Originally Oscar belonged to a man who kept a variety of animals including Bengal Tigers. Then he became tired of Oscar – bears weren’t really his thing, the man decided. Big cats were more suitable.
So Oscar was bought by Joe Regal, Free State farmer, taxidermist and guest house owner. He bought Oscar after his old bear, acquired from a zoo, died aged 54.
‘A bear is nice to have’, Regal said. ‘I keep it because I love animals.’
He also has baboons and other animals for guests to admire. ‘They can go for a walk and see the animals in their cages. It’s something more than other guest houses offer.’
In November 2009 Maria Hanger visited Regal’s farm and ‘an incident’, as everyone involved now refers to it, took place: Hanger was injured by the bear on her lower right arm and hand; she lost one finger and part of another.
When Hanger sued for damages in the high court, Bloemfontein, the court had first to decide whether Regal was liable before considering whether she should be awarded compensation.
Hanger initially said she never touched the jackal-proof wire fencing around the iron bars of the cage. In its judgment the court said she appeared at first to claim that the bear put its mouth through the wire fencing and bit her hand, pulling her hand and arm through the fencing. According to this version, Regal was negligent because the fencing wasn’t safe enough.
But during cross-examination Hanger agreed there was no way the bear could push its mouth through the wire. In addition, a witness who was with Hanger directly contradicted Hanger’s version.
The court heard from a top Free State nature conservation officer that Regal had the right permits. He had been to inspect the bear several times but had never expressed the view that the cage was inadequate to ensure public safety.
There was also no evidence that Regal should have foreseen that a ‘grown-up person’ who admitted to knowing that the bear was dangerous and could injure her, would, after being specifically warned, still allow her fingers to protrude into the bear’s cage’ while, on her own version, the bear was sitting very close to the fence where her protruding fingers would have been in easy reach of his mouth.
The court concluded that Hanger failed to put up evidence on which a reasonable court could find that Regal was negligent. This meant he was also not liable to pay her compensation, and her claim was dismissed.
‘The incident’ caused his wife a nervous breakdown, Regal said this week, and they decided not to keep the bear. The animal is now with HART – Helping Animals Recover from Trauma – a wildlife rehabilitation centre near Kroonstad. MD of Hart, Dr Yvette Pozyn, said they were concerned about Oscar, as they have named the bear.

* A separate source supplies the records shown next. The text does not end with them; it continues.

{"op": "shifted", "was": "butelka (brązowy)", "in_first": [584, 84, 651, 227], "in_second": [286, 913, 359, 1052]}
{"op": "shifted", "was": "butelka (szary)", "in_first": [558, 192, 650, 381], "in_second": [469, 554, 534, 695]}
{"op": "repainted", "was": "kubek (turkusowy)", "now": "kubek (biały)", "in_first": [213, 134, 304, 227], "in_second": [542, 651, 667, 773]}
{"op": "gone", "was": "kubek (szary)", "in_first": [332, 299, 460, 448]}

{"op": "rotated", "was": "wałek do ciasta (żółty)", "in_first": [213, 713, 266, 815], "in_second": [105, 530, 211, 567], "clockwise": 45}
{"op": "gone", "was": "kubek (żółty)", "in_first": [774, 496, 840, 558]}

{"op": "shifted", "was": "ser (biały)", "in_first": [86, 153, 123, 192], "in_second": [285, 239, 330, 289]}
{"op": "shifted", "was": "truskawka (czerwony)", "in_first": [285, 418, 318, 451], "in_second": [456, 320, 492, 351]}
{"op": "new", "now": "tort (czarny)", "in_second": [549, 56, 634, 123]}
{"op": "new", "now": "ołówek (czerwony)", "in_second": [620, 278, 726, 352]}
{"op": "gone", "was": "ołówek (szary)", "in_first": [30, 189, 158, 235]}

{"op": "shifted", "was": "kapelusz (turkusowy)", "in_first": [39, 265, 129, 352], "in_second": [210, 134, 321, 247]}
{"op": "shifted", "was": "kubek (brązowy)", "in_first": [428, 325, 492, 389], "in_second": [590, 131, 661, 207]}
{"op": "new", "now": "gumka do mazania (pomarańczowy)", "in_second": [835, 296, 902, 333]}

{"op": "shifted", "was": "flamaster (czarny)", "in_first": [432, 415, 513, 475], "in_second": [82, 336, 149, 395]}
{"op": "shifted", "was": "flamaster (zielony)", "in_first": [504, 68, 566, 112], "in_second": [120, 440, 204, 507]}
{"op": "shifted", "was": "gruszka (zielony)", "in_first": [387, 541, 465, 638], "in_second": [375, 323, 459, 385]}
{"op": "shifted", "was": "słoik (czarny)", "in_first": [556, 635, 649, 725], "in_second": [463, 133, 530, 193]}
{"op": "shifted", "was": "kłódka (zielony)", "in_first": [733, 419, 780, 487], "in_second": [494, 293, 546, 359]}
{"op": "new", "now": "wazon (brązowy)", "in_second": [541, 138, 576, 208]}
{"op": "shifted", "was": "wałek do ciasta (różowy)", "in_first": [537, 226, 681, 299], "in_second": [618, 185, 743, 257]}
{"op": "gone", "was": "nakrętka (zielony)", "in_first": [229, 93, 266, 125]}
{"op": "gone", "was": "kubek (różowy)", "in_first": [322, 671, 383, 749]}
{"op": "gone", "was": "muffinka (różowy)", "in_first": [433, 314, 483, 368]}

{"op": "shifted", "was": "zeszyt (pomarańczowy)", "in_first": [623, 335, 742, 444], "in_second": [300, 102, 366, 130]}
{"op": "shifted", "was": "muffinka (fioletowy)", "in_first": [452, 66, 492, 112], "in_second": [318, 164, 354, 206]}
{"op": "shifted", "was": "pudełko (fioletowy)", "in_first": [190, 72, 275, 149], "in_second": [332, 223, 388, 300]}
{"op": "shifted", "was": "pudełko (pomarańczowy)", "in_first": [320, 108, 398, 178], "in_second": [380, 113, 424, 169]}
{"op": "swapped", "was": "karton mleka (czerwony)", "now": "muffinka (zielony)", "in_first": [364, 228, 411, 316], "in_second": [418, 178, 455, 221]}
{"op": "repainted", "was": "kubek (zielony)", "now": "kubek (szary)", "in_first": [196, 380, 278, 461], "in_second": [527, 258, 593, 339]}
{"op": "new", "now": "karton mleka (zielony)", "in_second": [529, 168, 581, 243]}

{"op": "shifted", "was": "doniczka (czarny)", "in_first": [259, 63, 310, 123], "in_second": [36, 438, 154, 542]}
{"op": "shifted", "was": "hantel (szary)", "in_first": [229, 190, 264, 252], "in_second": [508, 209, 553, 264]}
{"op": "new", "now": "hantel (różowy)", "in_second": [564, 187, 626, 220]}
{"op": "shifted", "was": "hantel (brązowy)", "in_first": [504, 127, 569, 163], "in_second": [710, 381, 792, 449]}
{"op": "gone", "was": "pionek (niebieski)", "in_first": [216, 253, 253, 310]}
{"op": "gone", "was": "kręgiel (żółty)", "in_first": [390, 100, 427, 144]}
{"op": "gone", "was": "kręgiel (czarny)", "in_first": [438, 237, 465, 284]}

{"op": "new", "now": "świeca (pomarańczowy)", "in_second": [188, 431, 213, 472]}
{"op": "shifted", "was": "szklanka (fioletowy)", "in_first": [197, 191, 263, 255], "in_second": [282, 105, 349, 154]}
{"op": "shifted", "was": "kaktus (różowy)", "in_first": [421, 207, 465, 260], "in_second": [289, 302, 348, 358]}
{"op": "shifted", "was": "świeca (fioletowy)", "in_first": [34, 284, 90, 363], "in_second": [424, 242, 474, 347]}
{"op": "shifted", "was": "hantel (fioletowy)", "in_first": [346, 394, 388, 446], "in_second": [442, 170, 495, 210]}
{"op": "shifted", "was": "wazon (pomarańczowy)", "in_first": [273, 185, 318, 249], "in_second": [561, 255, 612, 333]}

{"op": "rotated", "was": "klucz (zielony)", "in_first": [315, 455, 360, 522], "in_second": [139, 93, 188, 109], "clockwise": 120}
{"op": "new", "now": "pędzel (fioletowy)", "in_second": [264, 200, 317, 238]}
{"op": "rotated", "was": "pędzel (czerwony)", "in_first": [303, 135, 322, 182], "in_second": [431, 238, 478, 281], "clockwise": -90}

‘The incident’ was not Oscar’s fault, she said. Referring to the finding that Hanger’s hands were close to the cage Pozyn said: ‘You don’t behave like this round wild animals.’
‘You use common sense. You never go up to a wild animal. Never, never, never.’
She said Oscar had no-one to socialise with. ‘He is highly intelligent and he thrives on human attention. But he is clearly depressed and lonely and he just lies there. It’s a very sad thing.’
‘We have contacted all the zoos in South Africa, but without success. They are all moving away from exotic animals and are keeping indigenous animals instead.’
Pozyn said they still hoped there would be a happy-ever-after story for Oscar, as they were trying to find him a sanctuary in India. Hart was being ultra-careful about re-homing him, however, and would under no circumstances allow him to go to a private collector or to a situation where he could be forced into bear-baiting or fighting against dogs – the fate of many Himalayan black bears in their original native area.